The basic idea of the program is an interesting one in that it allows ebooks to be borrowed like physical books, but what I suspect a lot of authors use it for is the 5-day free promotions. My question, which I believe is the most important one, is whether those free promotions actually encourage sales.
Let’s ignore the fact that making a book exclusive to Amazon effectively shuts down other sales avenues for now, and look solely at the potential of the KDP Select program.
Time Limits
The initial problem is that there’s only five free days out of ninety. This has two net effects:
- Authors who want to make a book free forever can’t do it.
- Authors who don’t use up all their days before the end of the ninety day block feel like they have to use them or they’re ‘wasted’.
The first is, unfortunately, a marketing constraint that plays directly to Amazon’s bottom line. If they didn’t have a time limit in there, hundreds of authors would make one or more of their books free for good and use Amazon as a convenient delivery system – meaning Amazon provides resources without being paid for them. The second creates a sense of urgency where there should be none, and it could interfere with a book’s marketing potential.
Marketing Damage
You may be asking why someone would make one of their books free. Surely the whole point is to get people to give you money, right?

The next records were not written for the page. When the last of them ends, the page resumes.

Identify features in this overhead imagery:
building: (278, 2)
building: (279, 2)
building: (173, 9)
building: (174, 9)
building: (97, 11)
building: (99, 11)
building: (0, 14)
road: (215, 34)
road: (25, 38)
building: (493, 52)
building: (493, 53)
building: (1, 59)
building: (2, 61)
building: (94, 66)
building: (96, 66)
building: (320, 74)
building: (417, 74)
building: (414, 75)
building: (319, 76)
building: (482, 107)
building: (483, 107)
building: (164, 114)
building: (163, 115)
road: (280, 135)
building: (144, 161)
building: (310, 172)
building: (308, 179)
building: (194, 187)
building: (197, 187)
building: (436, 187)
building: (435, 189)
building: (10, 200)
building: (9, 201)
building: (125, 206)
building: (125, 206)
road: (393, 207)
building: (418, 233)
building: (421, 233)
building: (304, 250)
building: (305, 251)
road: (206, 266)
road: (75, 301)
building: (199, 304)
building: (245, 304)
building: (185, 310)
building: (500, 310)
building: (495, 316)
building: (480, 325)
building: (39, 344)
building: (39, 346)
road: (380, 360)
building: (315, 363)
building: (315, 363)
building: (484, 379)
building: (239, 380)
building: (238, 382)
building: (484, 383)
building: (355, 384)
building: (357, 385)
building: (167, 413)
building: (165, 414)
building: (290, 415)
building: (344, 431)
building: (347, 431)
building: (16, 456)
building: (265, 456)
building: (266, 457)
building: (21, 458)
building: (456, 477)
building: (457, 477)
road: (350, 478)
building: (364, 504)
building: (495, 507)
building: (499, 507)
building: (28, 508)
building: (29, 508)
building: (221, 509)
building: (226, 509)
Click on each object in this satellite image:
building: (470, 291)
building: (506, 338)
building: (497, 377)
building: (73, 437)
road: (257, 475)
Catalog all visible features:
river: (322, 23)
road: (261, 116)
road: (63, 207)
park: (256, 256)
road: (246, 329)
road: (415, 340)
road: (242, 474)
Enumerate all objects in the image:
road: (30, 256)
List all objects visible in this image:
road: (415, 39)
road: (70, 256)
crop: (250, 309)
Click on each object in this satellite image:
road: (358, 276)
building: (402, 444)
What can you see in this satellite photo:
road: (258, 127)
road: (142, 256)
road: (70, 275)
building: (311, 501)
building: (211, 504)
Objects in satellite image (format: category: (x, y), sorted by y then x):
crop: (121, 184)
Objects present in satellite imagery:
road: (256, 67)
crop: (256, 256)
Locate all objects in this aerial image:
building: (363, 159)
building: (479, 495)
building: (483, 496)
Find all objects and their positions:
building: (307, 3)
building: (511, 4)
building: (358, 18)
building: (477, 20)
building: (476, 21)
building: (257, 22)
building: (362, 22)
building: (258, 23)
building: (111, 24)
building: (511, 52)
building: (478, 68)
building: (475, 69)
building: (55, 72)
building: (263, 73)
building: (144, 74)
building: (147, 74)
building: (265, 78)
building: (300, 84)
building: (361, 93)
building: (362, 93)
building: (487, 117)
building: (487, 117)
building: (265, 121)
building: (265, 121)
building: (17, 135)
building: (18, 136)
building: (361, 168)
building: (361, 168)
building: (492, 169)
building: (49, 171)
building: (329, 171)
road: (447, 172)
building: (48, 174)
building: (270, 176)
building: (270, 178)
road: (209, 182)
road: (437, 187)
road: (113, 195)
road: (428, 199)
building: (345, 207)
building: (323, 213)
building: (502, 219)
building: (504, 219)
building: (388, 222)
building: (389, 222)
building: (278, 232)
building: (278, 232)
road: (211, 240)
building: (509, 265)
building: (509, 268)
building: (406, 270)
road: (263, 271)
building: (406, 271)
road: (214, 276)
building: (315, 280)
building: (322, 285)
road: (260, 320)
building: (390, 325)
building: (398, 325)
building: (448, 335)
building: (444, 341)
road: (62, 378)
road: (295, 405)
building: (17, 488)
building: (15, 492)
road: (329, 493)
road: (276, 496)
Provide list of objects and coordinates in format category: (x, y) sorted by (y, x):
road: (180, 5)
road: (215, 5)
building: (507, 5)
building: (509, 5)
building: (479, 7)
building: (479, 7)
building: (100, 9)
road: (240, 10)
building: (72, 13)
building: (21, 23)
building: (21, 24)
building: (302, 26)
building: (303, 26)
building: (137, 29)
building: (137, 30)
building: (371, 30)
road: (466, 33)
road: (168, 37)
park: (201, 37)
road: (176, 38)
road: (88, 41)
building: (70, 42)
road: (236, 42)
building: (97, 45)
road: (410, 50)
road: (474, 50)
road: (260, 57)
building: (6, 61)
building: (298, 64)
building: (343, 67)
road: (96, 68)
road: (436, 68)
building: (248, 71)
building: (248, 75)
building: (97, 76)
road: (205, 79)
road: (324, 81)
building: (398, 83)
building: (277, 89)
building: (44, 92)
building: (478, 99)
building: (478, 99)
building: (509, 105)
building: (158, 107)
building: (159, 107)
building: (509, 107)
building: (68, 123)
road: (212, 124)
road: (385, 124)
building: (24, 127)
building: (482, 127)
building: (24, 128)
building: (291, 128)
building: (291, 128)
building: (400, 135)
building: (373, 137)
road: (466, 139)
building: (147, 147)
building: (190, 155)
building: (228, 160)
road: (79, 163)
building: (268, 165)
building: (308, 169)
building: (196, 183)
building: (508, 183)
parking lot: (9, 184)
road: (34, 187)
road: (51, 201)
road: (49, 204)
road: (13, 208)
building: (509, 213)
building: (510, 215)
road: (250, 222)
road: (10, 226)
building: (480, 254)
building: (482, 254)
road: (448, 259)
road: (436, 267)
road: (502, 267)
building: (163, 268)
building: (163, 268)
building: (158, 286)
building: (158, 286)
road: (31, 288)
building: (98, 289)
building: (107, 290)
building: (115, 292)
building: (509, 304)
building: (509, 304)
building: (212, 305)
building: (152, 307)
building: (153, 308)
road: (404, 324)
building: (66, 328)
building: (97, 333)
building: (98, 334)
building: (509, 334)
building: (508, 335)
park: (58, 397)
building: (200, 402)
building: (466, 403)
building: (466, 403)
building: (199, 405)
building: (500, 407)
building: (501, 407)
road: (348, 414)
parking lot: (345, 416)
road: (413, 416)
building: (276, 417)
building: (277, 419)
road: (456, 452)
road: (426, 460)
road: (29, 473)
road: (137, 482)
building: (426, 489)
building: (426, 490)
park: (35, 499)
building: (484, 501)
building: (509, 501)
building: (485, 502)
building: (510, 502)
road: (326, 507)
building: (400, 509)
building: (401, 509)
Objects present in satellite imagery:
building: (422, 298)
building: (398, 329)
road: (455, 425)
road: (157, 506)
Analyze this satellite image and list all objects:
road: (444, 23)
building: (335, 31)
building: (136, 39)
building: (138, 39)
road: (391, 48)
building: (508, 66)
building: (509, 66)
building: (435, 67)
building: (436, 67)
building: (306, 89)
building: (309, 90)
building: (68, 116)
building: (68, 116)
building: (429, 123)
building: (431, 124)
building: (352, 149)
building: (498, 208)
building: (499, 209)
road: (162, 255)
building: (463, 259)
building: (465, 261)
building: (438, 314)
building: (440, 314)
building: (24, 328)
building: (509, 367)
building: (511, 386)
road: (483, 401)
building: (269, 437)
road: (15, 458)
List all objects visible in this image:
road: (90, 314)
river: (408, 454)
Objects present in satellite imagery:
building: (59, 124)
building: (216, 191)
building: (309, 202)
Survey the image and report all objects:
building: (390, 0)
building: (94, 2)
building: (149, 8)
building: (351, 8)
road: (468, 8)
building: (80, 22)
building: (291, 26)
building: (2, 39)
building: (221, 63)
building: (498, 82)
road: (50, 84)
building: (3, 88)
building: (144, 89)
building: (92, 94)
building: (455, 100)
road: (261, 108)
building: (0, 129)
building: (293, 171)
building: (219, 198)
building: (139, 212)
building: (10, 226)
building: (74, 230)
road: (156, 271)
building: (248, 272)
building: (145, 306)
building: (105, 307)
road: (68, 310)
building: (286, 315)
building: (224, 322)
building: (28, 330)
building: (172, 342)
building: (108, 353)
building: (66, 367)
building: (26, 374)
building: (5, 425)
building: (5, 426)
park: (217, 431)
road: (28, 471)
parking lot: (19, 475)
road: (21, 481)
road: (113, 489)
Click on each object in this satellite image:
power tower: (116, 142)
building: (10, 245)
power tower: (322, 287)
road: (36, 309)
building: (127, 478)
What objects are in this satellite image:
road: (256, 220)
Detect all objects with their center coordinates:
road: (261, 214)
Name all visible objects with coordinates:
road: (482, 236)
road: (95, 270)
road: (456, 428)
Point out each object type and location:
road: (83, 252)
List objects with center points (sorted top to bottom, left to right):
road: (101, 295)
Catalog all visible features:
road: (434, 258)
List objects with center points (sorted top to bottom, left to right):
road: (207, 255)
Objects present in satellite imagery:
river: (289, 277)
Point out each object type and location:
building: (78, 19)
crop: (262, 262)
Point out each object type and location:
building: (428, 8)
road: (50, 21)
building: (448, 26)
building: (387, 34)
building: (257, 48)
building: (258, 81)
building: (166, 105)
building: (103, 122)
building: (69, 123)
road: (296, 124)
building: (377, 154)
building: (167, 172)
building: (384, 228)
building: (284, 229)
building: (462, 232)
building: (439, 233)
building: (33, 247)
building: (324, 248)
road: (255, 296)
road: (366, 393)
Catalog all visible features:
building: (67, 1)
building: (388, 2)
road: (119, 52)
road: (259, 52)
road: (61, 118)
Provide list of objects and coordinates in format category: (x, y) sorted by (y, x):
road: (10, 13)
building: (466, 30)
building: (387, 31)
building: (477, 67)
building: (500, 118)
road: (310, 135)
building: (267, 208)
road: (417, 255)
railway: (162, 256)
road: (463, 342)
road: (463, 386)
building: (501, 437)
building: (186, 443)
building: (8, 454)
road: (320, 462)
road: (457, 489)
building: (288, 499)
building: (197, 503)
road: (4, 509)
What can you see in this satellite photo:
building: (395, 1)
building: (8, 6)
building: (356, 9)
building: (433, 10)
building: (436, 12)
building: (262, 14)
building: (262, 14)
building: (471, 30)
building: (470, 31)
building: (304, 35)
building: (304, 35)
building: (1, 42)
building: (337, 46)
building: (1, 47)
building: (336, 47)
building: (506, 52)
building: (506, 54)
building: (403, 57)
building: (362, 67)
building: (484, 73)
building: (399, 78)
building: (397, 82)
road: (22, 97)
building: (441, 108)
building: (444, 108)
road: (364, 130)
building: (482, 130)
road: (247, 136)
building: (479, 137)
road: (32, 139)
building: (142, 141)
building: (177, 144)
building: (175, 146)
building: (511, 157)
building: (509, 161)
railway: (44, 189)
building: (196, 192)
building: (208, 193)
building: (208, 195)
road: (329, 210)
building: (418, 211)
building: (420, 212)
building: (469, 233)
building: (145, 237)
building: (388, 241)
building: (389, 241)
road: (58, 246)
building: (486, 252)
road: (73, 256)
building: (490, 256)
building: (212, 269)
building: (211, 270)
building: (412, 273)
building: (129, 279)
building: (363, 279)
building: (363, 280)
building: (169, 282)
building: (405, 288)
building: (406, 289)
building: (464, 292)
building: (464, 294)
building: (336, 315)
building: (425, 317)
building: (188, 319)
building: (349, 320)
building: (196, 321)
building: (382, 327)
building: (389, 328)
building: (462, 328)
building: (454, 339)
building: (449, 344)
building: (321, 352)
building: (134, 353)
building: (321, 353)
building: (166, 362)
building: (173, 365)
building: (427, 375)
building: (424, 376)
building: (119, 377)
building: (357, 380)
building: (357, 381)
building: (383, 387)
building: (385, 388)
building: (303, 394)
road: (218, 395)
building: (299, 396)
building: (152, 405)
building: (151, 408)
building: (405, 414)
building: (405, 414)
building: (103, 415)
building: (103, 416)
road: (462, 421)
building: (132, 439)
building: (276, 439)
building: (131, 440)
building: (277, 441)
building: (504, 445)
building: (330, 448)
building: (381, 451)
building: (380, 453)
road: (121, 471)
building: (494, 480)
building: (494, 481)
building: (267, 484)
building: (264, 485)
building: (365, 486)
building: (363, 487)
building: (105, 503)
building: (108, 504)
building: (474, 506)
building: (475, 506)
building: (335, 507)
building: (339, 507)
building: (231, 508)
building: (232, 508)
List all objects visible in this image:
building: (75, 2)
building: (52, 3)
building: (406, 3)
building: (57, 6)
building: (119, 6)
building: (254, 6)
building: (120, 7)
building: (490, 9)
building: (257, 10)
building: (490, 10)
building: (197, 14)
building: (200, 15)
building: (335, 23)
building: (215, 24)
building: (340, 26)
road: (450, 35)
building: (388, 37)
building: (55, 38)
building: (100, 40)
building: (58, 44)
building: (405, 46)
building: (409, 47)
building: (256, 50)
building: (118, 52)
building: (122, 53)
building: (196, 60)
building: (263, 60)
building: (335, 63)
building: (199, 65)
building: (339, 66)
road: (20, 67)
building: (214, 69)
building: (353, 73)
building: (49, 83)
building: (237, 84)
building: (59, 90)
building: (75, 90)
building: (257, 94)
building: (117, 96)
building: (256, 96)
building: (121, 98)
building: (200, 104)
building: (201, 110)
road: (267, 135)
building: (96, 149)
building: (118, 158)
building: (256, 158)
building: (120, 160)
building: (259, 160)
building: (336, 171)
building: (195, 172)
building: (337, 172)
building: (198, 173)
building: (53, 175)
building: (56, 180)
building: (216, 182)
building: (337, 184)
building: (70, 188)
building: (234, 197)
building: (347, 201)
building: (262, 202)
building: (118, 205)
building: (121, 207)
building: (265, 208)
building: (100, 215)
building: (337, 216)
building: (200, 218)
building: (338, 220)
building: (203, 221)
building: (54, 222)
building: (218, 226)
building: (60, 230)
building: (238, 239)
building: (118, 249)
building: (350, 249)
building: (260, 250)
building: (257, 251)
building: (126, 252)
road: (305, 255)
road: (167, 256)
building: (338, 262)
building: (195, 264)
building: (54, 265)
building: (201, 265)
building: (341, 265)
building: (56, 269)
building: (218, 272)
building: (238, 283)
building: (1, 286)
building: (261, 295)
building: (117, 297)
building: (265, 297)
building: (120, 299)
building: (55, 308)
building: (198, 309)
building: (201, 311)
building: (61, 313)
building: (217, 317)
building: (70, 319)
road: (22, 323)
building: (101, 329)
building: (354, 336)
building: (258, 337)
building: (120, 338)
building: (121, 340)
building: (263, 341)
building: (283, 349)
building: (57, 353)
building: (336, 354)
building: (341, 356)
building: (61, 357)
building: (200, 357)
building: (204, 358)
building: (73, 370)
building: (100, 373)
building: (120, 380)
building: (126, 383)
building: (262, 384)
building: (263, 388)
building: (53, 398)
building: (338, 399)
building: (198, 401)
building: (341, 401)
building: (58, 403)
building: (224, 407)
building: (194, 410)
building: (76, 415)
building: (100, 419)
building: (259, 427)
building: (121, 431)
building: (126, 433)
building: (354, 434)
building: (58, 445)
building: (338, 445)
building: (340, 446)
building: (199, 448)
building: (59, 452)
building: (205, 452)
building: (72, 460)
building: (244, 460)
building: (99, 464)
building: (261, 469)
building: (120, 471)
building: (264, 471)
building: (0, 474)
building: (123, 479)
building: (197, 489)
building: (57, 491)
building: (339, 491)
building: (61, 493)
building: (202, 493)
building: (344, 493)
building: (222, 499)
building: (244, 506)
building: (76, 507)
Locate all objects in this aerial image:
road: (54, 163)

Of course it is. But if you’re selling a product, you need to think about the big picture, and the big picture is always all about the sales; what maximizes sales, what gives the greatest boost to profits. If we already know that giving something away for free can attract more sales, then a restriction on free stuff can damage your marketing efforts. Amazon’s policy is a blanket one, covering many different genres and sections, and if an author in a particular genre already knows that one free book in their lineup will draw more sales to the others, then they’re pretty much out of luck. They can’t make that marketing decision on Amazon, even though it will lead to more money for them.
‘Wasting’ days is an issue as well, because it results in hasty and ineffective marketing. An author who joins the program a week before the current block is due to end may rush to make their book free for the five days, and see no benefit from it.
Using the Power of Free Stuff
These free promotions can bring in new readers and sales, but it has to be the right kind of free. The bottom line is this:
It’s not enough to just make your book free and expect people to come looking for it. You have to use those five days as part of a greater marketing campaign.
Offering your book for free is a powerful thing, but it’s not the start and end of a promotion. You need to put it in context. Ask yourself: how many other authors are out there today, telling the world that their book is free and you should try it out? If everyone around you is doing the same kind of promotion, then what about yours is so different? How can you distinguish yourself?
Here’s a sample marketing campaign, running over the course of a month and designed to promote the second book in a series.
- Week 1: Post the book cover and release date. Try for interview or guest post on a popular blog.
- Week 2: Post artwork of locations from the book, along with teaser lines.
- Week 3: Send out advance copies (ebook and print) to review sites, with info on the following week’s promotion. Offer something extra to the sites’ readers to celebrate the launch.
- Week 4: Run a seven day promo and raffle off a Kindle to readers who retweet, like, +1, repost, etc ending on the launch day. Make the first book in the series free on that day to encourage sales of the second one.
The power of free is only a tool that authors can use to boost sales, not an end result. Getting into the top hundred in the Kindle free section is not an achievement and authors get no royalties from it. A free promotion should do one of two things: increase the sales of the book or other books, or increase exposure in order to cause an increase in sales. Authors need to learn how to handle it wisely and make the best use of the allotted time in every ninety day cycle, otherwise their readers may become accustomed to getting their work for nothing.